Now imagine, if we were able to give people enough time to dis-connect, re-charge, and focus on personal obligations, perhaps productivity would increase when at work. Currently, this is mostly a hypothesis. Although there are companies who work with these assumptions, the data is still emerging and limited. Perpetual Guardian, a company in New Zealand, who recently implemented this approach and studied their trial is one example of how they are contributing to the data.

Trialing the Four Day Workweek

Inspired by this information and existing literature, as well as our recent ‘ah hah’ moments about our own workplace assumptions, Laridae has decided to embark on a 6-month trial of a 4-day work week.

Goals and Framework

The goal of this trial will be to test productivity, motivation and output by changing the work model to give every staff member a paid day off each week. All other employment conditions, including remuneration and other benefits will remain unchanged. Essentially, our staff will be asked to deliver the same amount of output as in a standard week while being available for 4 days instead of 5 days.

Our hope is that the results go beyond productivity and has additional benefits, such as increased work-life balance, less need for sick/personal days, and that our overall workplace culture is enhanced, and individual wellness improved.

We are implementing this trial with the expectation that it might not provide all the answers, but that we will learn plenty and that it could be a big step towards making our work better for people.

Partnering with Trent University

In order to make the trial useful on a local and productivity level, Laridae is moving ahead with Trent University as an external, academic partner to help measure the outcomes of our employee engagement and progress.

Guidelines and Benchmarks

As we enter this trial, we are establishing some guidelines and principles for the next six months that clearly outline policies and approaches around team behaviours, meeting structures, individual roles and delegation of authority, communications, and successes. We are also benchmarking our perceptions on productivity, stress levels, work-life balance, which will help us understand the degree to which we have met our goal, improved our work model, and whether or not it is feasible long-term. We know this is going to be an iterative process – with plans being implemented, reflections made, and adjustments to our action along the way.

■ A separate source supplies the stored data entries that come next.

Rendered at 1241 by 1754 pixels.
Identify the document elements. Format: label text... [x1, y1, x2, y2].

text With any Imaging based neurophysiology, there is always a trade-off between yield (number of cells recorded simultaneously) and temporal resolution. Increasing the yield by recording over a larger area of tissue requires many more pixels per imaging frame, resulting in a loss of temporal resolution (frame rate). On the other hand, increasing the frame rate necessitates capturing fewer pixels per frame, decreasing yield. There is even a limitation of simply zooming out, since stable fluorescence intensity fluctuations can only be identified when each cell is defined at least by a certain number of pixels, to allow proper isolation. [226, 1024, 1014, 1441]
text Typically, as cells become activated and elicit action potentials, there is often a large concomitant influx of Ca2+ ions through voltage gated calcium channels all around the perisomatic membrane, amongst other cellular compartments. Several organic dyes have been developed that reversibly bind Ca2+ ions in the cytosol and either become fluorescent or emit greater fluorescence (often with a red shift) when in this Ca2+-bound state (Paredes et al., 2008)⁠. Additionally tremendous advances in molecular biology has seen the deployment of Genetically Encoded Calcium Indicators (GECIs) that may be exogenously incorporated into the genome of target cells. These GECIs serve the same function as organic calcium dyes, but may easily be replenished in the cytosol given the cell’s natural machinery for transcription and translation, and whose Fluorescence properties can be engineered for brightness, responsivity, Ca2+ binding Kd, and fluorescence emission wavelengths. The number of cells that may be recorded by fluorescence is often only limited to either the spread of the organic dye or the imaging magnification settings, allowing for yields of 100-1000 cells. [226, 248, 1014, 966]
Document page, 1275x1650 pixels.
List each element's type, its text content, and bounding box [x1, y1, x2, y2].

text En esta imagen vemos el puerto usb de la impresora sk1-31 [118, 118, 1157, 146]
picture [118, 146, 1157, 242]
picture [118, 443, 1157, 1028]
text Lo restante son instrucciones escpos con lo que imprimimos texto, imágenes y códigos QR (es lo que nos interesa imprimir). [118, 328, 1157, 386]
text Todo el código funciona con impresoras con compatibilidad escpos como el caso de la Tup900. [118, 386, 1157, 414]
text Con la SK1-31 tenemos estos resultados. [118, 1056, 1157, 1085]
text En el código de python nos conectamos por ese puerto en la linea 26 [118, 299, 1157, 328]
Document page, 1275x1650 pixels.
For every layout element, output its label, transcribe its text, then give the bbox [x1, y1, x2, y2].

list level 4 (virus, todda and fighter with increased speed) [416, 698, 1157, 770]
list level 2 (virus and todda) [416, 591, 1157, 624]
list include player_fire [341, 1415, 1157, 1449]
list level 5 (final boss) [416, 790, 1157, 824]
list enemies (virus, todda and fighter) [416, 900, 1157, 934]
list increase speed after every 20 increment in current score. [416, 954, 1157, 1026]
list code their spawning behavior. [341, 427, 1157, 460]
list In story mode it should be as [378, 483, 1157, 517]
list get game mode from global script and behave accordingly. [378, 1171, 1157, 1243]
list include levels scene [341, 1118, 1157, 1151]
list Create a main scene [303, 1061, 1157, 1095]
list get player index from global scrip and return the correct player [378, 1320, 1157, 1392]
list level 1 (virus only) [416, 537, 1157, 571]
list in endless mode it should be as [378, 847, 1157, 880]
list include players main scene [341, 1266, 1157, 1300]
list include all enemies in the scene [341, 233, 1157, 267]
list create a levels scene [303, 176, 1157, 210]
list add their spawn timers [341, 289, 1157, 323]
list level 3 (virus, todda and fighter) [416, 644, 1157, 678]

I suspect, in some respects, that no matter what the results, we will be a new company and team at the end of this.


Takeaway Exercise: How to test your assumptions?

In each of our roles, we have a certain level of autonomy to make decisions and implement change. We often refer to this as our ‘sphere of influence’. When starting to think about how your team and organization behave, start by the following steps:

  1. List your assumptions based on the reality ‘before COVID’
  2. Write down the assumptions that are realized, and those that your team or organization seem to fall short in living
  3. Layer on your reflections and learnings about your team or organization’s behaviours since COVID
  4. Consider your ‘sphere of influence’, what can you adjust or change in the team or organization’s behaviour and working model?

We encourage you to pause and reflect – and ultimately to test the assumptions that drive the way you work. Is it effective? Are we getting the best from the staff? Can we do even better?